INSTRUCTIONS TO FOLLOW — Could you show all lines in the entries below that contain the string "Turismo"?

SUPPLIED RECORDS —
_ _ _ _

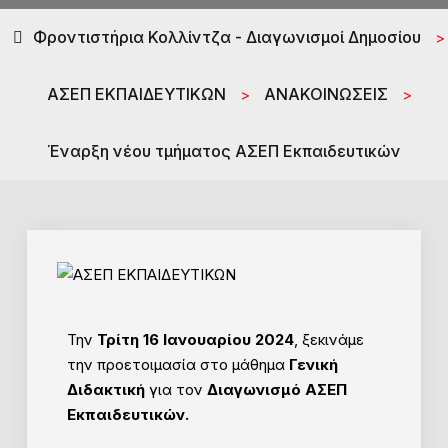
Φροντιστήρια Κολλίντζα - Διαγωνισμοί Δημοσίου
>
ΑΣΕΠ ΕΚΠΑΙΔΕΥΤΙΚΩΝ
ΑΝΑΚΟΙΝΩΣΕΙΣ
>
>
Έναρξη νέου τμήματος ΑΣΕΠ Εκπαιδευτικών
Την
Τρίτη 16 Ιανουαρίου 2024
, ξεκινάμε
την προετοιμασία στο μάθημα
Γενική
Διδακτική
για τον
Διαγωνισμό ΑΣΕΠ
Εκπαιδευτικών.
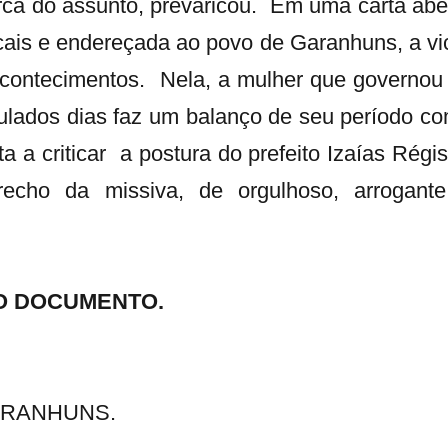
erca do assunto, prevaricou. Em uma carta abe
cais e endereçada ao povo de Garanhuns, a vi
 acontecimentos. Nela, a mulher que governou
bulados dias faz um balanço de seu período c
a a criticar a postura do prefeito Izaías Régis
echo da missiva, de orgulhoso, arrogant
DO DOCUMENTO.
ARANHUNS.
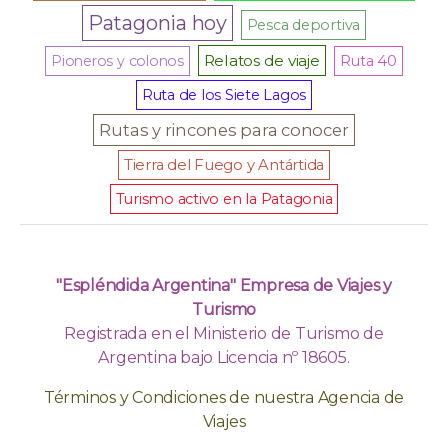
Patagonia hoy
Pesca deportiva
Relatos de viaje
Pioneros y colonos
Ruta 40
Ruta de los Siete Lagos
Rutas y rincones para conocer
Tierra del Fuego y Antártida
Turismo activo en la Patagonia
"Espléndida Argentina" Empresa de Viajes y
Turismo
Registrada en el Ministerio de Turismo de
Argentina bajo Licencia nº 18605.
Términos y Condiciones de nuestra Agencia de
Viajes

_ _ _ _

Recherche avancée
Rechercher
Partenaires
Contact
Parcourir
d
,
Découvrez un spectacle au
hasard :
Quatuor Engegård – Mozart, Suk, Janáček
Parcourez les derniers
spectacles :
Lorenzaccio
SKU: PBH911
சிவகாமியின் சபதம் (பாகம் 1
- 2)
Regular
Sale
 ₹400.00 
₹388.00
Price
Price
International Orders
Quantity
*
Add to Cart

_ _ _ _

RESULT —
Turismo activo en la Patagonia
Turismo
Registrada en el Ministerio de Turismo de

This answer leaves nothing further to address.